In Costa Rica, breeding occurs from April–September, when the silver-throated tanager has two broods. Females start building nests in April and are the only ones to make nests, although males bring food and nesting material for their partners. Nests are mainly built in forested areas at heights of 1.8–10.7 m, but may also be made in isolated trees. The nests are cup-shaped and built of moss and leaves surrounded with spider webs, mainly hidden among moss-covered branches.
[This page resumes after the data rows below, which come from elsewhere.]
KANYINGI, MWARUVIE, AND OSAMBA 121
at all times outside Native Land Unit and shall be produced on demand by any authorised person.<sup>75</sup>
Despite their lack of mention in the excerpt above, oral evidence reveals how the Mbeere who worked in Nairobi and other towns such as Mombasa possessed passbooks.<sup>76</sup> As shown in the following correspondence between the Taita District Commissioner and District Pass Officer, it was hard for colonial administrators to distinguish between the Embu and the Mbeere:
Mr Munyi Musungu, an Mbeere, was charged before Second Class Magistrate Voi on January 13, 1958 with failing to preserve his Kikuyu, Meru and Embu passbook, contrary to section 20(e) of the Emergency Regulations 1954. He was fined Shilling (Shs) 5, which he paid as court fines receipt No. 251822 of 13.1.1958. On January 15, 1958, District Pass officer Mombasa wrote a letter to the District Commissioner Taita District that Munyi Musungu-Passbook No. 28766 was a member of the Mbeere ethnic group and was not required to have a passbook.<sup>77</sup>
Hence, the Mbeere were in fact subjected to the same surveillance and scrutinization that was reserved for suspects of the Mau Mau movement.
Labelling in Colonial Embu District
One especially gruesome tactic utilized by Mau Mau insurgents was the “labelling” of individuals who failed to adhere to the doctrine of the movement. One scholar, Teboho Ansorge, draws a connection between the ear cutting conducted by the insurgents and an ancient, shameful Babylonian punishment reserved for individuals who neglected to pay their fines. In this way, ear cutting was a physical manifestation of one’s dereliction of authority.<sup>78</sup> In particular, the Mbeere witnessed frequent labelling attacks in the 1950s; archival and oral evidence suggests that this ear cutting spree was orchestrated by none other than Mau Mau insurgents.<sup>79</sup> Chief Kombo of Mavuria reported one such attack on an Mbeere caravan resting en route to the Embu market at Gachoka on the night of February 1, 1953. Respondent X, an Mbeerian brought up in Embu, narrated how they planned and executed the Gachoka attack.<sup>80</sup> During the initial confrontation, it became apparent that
Eggs are laid in clutches of two on consecutive days. They are off-white to dull gray in color, with brown mottling that is concentrated at the larger end, and measure 21.3–15.6 mm on average. Females are the only ones that incubate the eggs. Both parents feed the young, and nestlings leave the nest after around 15 days, when they are able to look after themselves. On average, 54.3% of nests and 44.7% of eggs are successful.

=== Parasites ===
A survey in Costa Rica found the parasitic alveolate Haemoproteus coatneyi in the blood of silver-throated tanagers. The silver-throated tanager is also the type host of the chewing louse Myrsidea icterocephalae.

== Status ==
The silver-throated tanager is listed as being of least concern by the International Union for Conservation of Nature (IUCN) on the IUCN Red List, due to its large range and lack of a rapid decline in population. However, the species' population is declining due to habitat destruction. Increases in tree density near open agricultural areas may increase the species' population.